You know, life is a little interesting.
I have certainly evolved over the years. I grew up in a big family, and decided ’round about the age of 11 that I would NEVER have children. That lasted until I found two pink lines on a stick at the tender age of 19. Fast-forward, and here I am! Joyful, overwhelmed, outnumbered, and disorganized. I could honestly employ a household staff of about six and still have my doubts about how everything would get done in a day. I try to mother the Cubs, and my husband (lovingly referred to herein as the “PackDaddy”) works almost tirelessly to maintain the Den and generally looks bewildered by this all.
How did I come to be the Den-Momma? Now, I guess I don’t really know. I am the oldest of my siblings, and as my parents “aged” (a.k.a.= got smarter) the hosting of overnight guests, events, and gatherings just gravitated here. I think they figured that since this place was already such a zoo, I would’t even notice. They were probably right.
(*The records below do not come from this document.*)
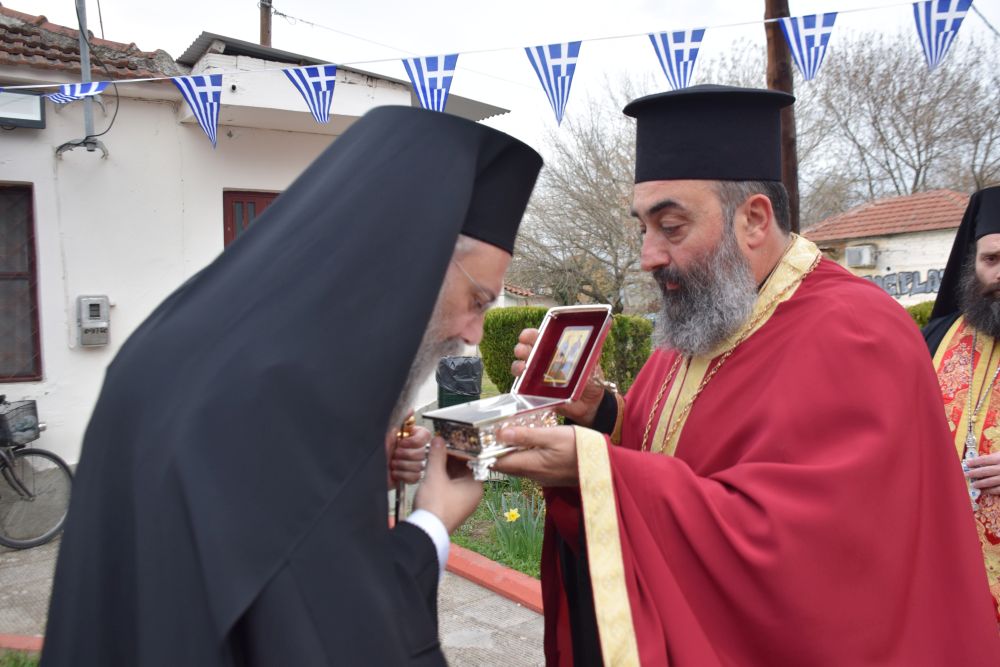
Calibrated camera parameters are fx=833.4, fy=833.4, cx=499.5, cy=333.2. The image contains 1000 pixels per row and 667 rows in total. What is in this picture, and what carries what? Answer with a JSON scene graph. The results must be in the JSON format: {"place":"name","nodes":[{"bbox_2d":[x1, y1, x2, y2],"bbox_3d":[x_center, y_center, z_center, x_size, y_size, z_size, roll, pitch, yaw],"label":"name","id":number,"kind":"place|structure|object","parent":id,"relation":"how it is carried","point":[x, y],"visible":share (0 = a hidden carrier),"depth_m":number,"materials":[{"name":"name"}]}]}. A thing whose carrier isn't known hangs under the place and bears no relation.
{"place":"outdoors","nodes":[
{"label":"outdoors","id":0,"kind":"place"},
{"bbox_2d":[0,648,40,666],"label":"grass patch","id":1,"kind":"structure","parent":0,"point":[30,666],"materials":[{"name":"green plant"}]},
{"bbox_2d":[0,5,511,480],"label":"white building","id":2,"kind":"structure","parent":0,"point":[45,156],"depth_m":6.90,"materials":[{"name":"white paint"}]},
{"bbox_2d":[0,181,42,382],"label":"window","id":3,"kind":"structure","parent":2,"relation":"in","point":[30,218],"depth_m":6.59,"materials":[{"name":"brown"}]},
{"bbox_2d":[0,90,45,128],"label":"floodlight","id":4,"kind":"object","parent":2,"relation":"attached to","point":[32,123],"visible":0.85,"depth_m":6.07,"materials":[{"name":"black metal"}]},
{"bbox_2d":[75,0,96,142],"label":"metal pole","id":5,"kind":"object","parent":2,"relation":"attached to","point":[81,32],"visible":0.74,"depth_m":6.66,"materials":[{"name":"grey metal"}]},
{"bbox_2d":[0,6,178,82],"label":"tiled roof","id":6,"kind":"structure","parent":2,"relation":"on","point":[28,35],"depth_m":6.96,"materials":[{"name":"tile"}]},
{"bbox_2d":[77,295,109,346],"bbox_3d":[-3.121,-0.089,6.415,0.224,0.391,0.180,-3,4,-36],"label":"electric meter","id":7,"kind":"object","parent":2,"relation":"attached to","point":[90,325],"visible":0.98,"depth_m":6.36,"materials":[{"name":"grey metal"}]},
{"bbox_2d":[223,189,277,248],"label":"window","id":8,"kind":"structure","parent":2,"relation":"in","point":[265,197],"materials":[{"name":"wood"}]},
{"bbox_2d":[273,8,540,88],"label":"overhead wire","id":9,"kind":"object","parent":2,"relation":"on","point":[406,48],"visible":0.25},
{"bbox_2d":[0,519,548,666],"label":"pavement","id":10,"kind":"structure","parent":0,"point":[494,597],"materials":[{"name":"grey concrete"}]},
{"bbox_2d":[0,633,42,653],"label":"curb","id":11,"kind":"structure","parent":10,"relation":"on","point":[6,644],"depth_m":3.87,"materials":[{"name":"red paint"}]},
{"bbox_2d":[0,396,72,549],"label":"bicycle","id":12,"kind":"object","parent":10,"relation":"on","point":[47,454],"visible":0.96,"depth_m":5.67,"materials":[{"name":"metal"}]},
{"bbox_2d":[0,398,40,447],"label":"bicycle basket","id":13,"kind":"object","parent":12,"relation":"attached to","point":[26,407],"visible":0.95,"depth_m":5.70,"materials":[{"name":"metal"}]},
{"bbox_2d":[36,100,540,666],"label":"man","id":14,"kind":"object","parent":10,"relation":"on","point":[439,288],"visible":0.96,"depth_m":1.24},
{"bbox_2d":[392,412,417,521],"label":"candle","id":15,"kind":"object","parent":14,"relation":"in","point":[398,502],"visible":0.53,"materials":[{"name":"metal"}]},
{"bbox_2d":[444,542,547,614],"bbox_3d":[0.168,1.394,4.493,0.296,0.118,3.514,-3,4,-36],"label":"red curb","id":16,"kind":"structure","parent":10,"relation":"on","point":[492,586],"depth_m":4.64,"materials":[{"name":"red paint"}]},
{"bbox_2d":[0,0,999,173],"label":"sky","id":17,"kind":"structure","parent":0,"point":[192,24],"materials":[{"name":"white"}]},
{"bbox_2d":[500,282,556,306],"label":"distant building","id":18,"kind":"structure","parent":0,"point":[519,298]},
{"bbox_2d":[800,189,969,306],"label":"building","id":19,"kind":"structure","parent":0,"point":[928,296],"depth_m":19.00,"materials":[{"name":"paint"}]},
{"bbox_2d":[845,244,876,267],"bbox_3d":[7.821,-1.645,18.070,0.577,0.508,0.747,-3,4,-36],"label":"air conditioner","id":20,"kind":"object","parent":19,"relation":"attached to","point":[854,259],"visible":0.95,"depth_m":17.87,"materials":[{"name":"white plastic"}]},
{"bbox_2d":[860,267,946,298],"bbox_3d":[8.173,-0.979,16.756,0.102,0.573,2.143,-3,4,-36],"label":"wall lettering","id":21,"kind":"object","parent":19,"relation":"attached to","point":[895,284],"visible":0.55,"depth_m":16.75,"materials":[{"name":"paint"}]},
{"label":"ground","id":22,"kind":"structure","parent":0},
{"bbox_2d":[258,0,272,47],"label":"utility pole","id":23,"kind":"object","parent":22,"relation":"on","point":[265,35],"visible":0.26,"depth_m":14.20,"materials":[{"name":"brown wood"}]},
{"bbox_2d":[436,355,483,408],"bbox_3d":[-0.410,0.693,8.487,0.513,0.930,0.545,-1,3,-1],"label":"trash bin","id":24,"kind":"object","parent":22,"relation":"on","point":[458,397],"visible":0.5,"depth_m":8.29,"materials":[{"name":"black plastic"}]},
{"bbox_2d":[445,473,546,578],"bbox_3d":[0.641,1.342,5.559,2.022,0.339,2.708,-3,4,-36],"label":"garden bed","id":25,"kind":"object","parent":22,"relation":"on","point":[456,539],"visible":0.29,"depth_m":5.59,"materials":[{"name":"green plant"}]},
{"bbox_2d":[488,483,544,565],"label":"daffodil plant","id":26,"kind":"object","parent":25,"relation":"on","point":[531,541],"visible":0.64,"depth_m":5.18,"materials":[{"name":"green plant"}]},
{"bbox_2d":[503,507,520,522],"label":"daffodil","id":27,"kind":"object","parent":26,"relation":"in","point":[515,514],"visible":0.9,"depth_m":5.30,"materials":[{"name":"yellow plant"}]},
{"bbox_2d":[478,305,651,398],"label":"hedge","id":28,"kind":"object","parent":22,"relation":"on","point":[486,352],"visible":0.42,"depth_m":11.68,"materials":[{"name":"green plant"}]},
{"bbox_2d":[508,73,655,312],"bbox_3d":[2.965,-3.280,23.997,6.966,8.330,6.851,1,4,30],"label":"bare tree","id":29,"kind":"object","parent":22,"relation":"on","point":[611,197],"visible":0.76,"depth_m":23.12,"materials":[{"name":"brown plant"}]},
{"bbox_2d":[496,84,998,666],"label":"man","id":30,"kind":"object","parent":22,"relation":"on","point":[660,207],"visible":0.97,"depth_m":1.74},
{"bbox_2d":[422,306,612,478],"bbox_3d":[0.038,0.115,1.732,0.230,0.284,0.408,2,4,42],"label":"box","id":31,"kind":"object","parent":30,"relation":"in","point":[525,413],"visible":0.91,"depth_m":1.73,"materials":[{"name":"metal"}]},
{"bbox_2d":[542,326,592,387],"bbox_3d":[0.162,0.058,2.001,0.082,0.139,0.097,-3,4,-36],"label":"icon picture","id":32,"kind":"object","parent":31,"relation":"in","point":[576,341],"visible":0.98,"depth_m":1.99,"materials":[{"name":"gold"}]},
{"bbox_2d":[762,0,800,229],"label":"utility pole","id":33,"kind":"object","parent":22,"relation":"on","point":[793,207],"visible":0.39,"depth_m":7.39,"materials":[{"name":"brown wood"}]},
{"bbox_2d":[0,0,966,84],"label":"bunting string","id":34,"kind":"object","parent":33,"relation":"attached to","point":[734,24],"visible":0.91,"depth_m":4.54,"materials":[{"name":"white plastic"}]},
{"bbox_2d":[46,80,109,104],"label":"flag","id":35,"kind":"object","parent":34,"relation":"hanging from","point":[90,92],"visible":0.86,"depth_m":4.38,"materials":[{"name":"blue fabric"}]},
{"bbox_2d":[171,71,222,147],"bbox_3d":[-1.489,-1.130,4.171,0.261,0.379,0.147,-3,4,-36],"label":"flag","id":36,"kind":"object","parent":34,"relation":"hanging from","point":[208,111],"visible":0.95,"depth_m":4.16,"materials":[{"name":"blue fabric"}]},
{"bbox_2d":[281,64,336,123],"bbox_3d":[-0.950,-1.215,4.206,0.245,0.331,0.154,-3,4,-36],"label":"flag","id":37,"kind":"object","parent":34,"relation":"hanging from","point":[310,96],"visible":0.96,"depth_m":4.19,"materials":[{"name":"blue fabric"}]},
{"bbox_2d":[401,52,458,112],"bbox_3d":[-0.339,-1.188,4.052,0.209,0.387,0.195,-3,4,-36],"label":"flag","id":38,"kind":"object","parent":34,"relation":"hanging from","point":[439,90],"visible":0.9,"depth_m":4.04,"materials":[{"name":"blue fabric"}]},
{"bbox_2d":[523,39,581,126],"bbox_3d":[0.252,-1.186,3.961,0.213,0.417,0.190,-3,4,-36],"label":"flag","id":39,"kind":"object","parent":34,"relation":"hanging from","point":[576,55],"visible":0.96,"depth_m":3.94,"materials":[{"name":"blue fabric"}]},
{"bbox_2d":[646,27,705,90],"bbox_3d":[0.845,-1.299,4.011,0.214,0.351,0.211,-3,4,-36],"label":"flag","id":40,"kind":"object","parent":34,"relation":"hanging from","point":[666,55],"visible":0.95,"depth_m":3.99,"materials":[{"name":"blue fabric"}]},
{"bbox_2d":[776,11,837,80],"bbox_3d":[1.652,-1.525,4.468,0.160,0.384,0.291,-3,4,-36],"label":"flag","id":41,"kind":"object","parent":34,"relation":"hanging from","point":[793,43],"visible":0.96,"depth_m":4.45,"materials":[{"name":"blue fabric"}]},
{"bbox_2d":[912,0,973,70],"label":"flag","id":42,"kind":"object","parent":34,"relation":"hanging from","point":[930,47],"visible":0.95,"depth_m":4.02,"materials":[{"name":"blue fabric"}]},
{"bbox_2d":[806,25,999,215],"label":"bare tree","id":43,"kind":"object","parent":22,"relation":"on","point":[918,152],"visible":0.8,"depth_m":28.72,"materials":[{"name":"plant"}]},
{"bbox_2d":[905,299,935,329],"bbox_3d":[6.746,0.110,12.574,1.440,1.221,2.422,-3,4,-36],"label":"shrub","id":44,"kind":"object","parent":22,"relation":"on","point":[922,308],"visible":0.14,"depth_m":12.54,"materials":[{"name":"green plant"}]},
{"bbox_2d":[926,187,999,626],"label":"man","id":45,"kind":"object","parent":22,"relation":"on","point":[989,275],"visible":0.64,"depth_m":2.97}
]}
My sister and I had already lovingly started referring to each other as “The Wolf Pack,” and during one teary late night talk-me-off-the-ledge-known-as-law-school phone call she sobbed “I just want to be back in the Den with you!”
This home…this crazy collection of children and friends and pets and random folk who seem to turn up here at dinnertime…this IS my Den. I am so very lucky to have this chance to provide my family with a safe haven. This is my chance to teach them how to survive in a crazy fool and unkind world. And every time they turn up their noses and bemoan what’s for dinner…every time they slam their doors…every tear that soaks into the floor…every ouchie that gets kissed to better…every laugh that echos through the open window and out into the world…that’s what makes this a home. A Den they can always come home to, and that one day-despite what they say…they will miss.